**EXTRACTED TEXT:**
Manifest Comparison

Manifest comparison lets you submit a list of known items (a “manifest”) and compare it against your scrape results using fuzzy matching. Meter identifies which items were added, removed, or still present — even when names don’t match exactly.

When to use manifest comparison

Track portfolio companies on a firm’s website — detect when new companies are added or removed
Monitor team pages for personnel changes
Compare a known product catalog against a competitor’s current listings
Verify that a list of partners or clients on a website matches your records

How it works

You scrape a page using a strategy (e.g., extract company names from a portfolio page)
You submit your manifest — a JSON list of items you already know about
Meter fuzzy-matches each manifest item against the scraped results
You get back three lists: matched, added, and removed

Manifest (12 items)     Website (13 items)
├── Acme Corp       ←→  Acme Corporation     ✓ matched (90%)
├── Beta Industries  ✗  (not found)          ✗ removed
├── Gamma Solutions ←→  Gamma Solutions Inc   ✓ matched (95%)
│   ...                  ...
└──                      Delta Partners       + added

Fuzzy matching

Meter uses fuzzy string matching to handle common variations:

Manifest	Website	Score
Acme Corp	Acme Corporation	90
Beta Inc	Beta Industries	86
JP Morgan	JPMorgan Chase	85
Gamma Solutions	Gamma Solutions Inc	95

The default threshold is 80 (out of 100). Items scoring below the threshold are treated as non-matches. You can adjust this per request.

Fuzzy matching handles abbreviations (“Corp” → “Corporation”), word order differences, and minor spelling variations. It does not handle semantic equivalence like “Facebook” → “Meta Platforms” or “IBM” → “International Business Machines”. For those cases, consider lowering the threshold or using exact field matches on other identifiers (like URLs).

Match fields

You choose which field(s) to match on via match_fields. For example, if your scrape results have name and website fields, you can match on ["name"] or ["name", "website"]. When multiple match fields are provided, Meter takes the best score across fields. This means an exact URL match will count even if the name is slightly different.

**OBJECTIVE 1:**
Answer these questions from the manifest comparison page:
(a) What is the default threshold for fuzzy matching?
(b) Which three lists does Meter return after matching?
(c) When multiple match fields are provided, which score does Meter take?
The listing that follows is unrelated to the manifest comparison page.

Dataset items
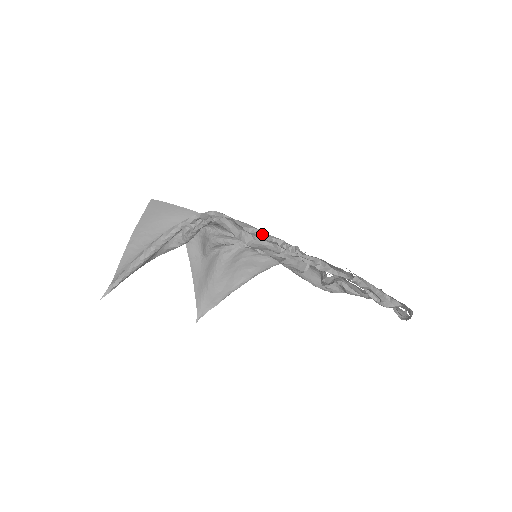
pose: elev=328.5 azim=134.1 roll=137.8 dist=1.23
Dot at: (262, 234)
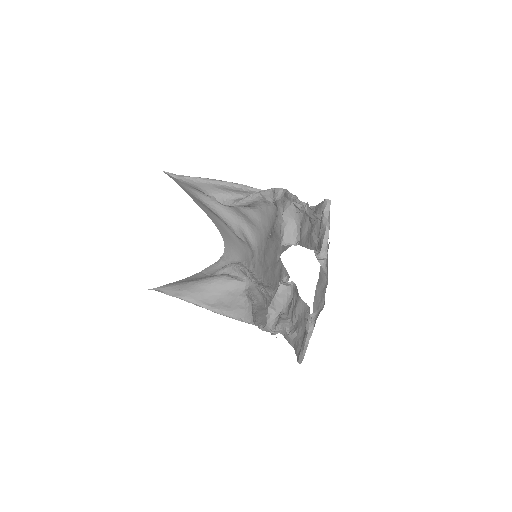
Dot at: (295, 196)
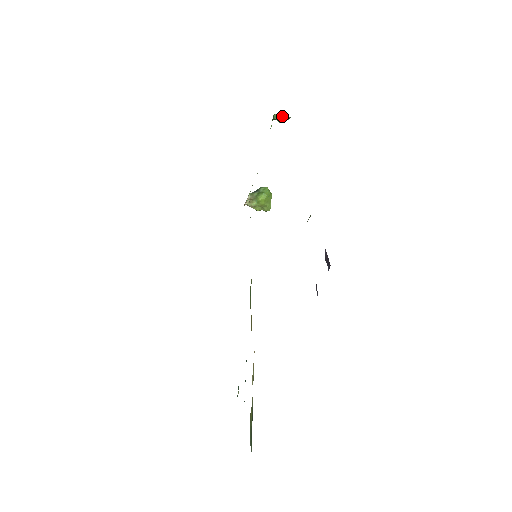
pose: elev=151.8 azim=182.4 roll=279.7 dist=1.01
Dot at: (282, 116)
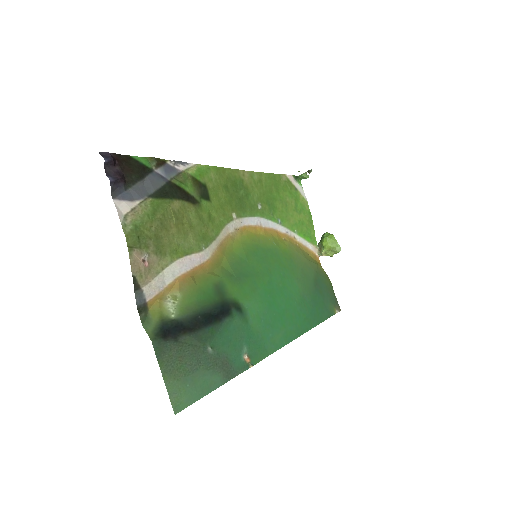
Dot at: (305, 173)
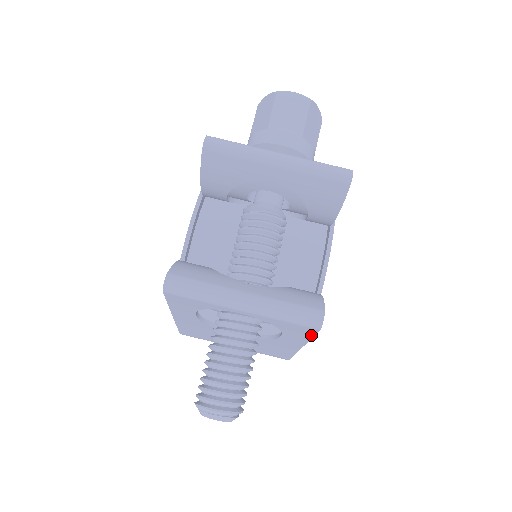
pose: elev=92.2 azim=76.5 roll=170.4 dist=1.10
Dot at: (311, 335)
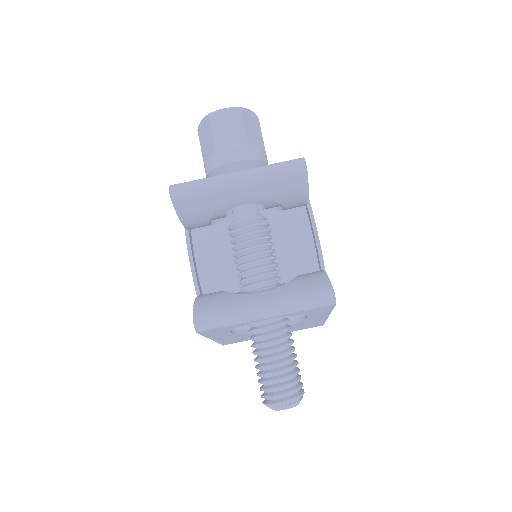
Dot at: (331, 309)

**OBJECTIVE 2:**
Print the lines of the listing from the line containing "pose: elev=151.8 azim=182.4" through the end of the listing, inclusive, omitting the pictures.

**FINAL RESULT 1:**
(a) 80 (out of 100)
(b) Matched, added, and removed
(c) The best score across fields

**FINAL RESULT 2:**
pose: elev=151.8 azim=182.4 roll=279.7 dist=1.01
Dot at: (282, 116)
Dot at: (305, 173)
pose: elev=92.2 azim=76.5 roll=170.4 dist=1.10
Dot at: (311, 335)
Dot at: (331, 309)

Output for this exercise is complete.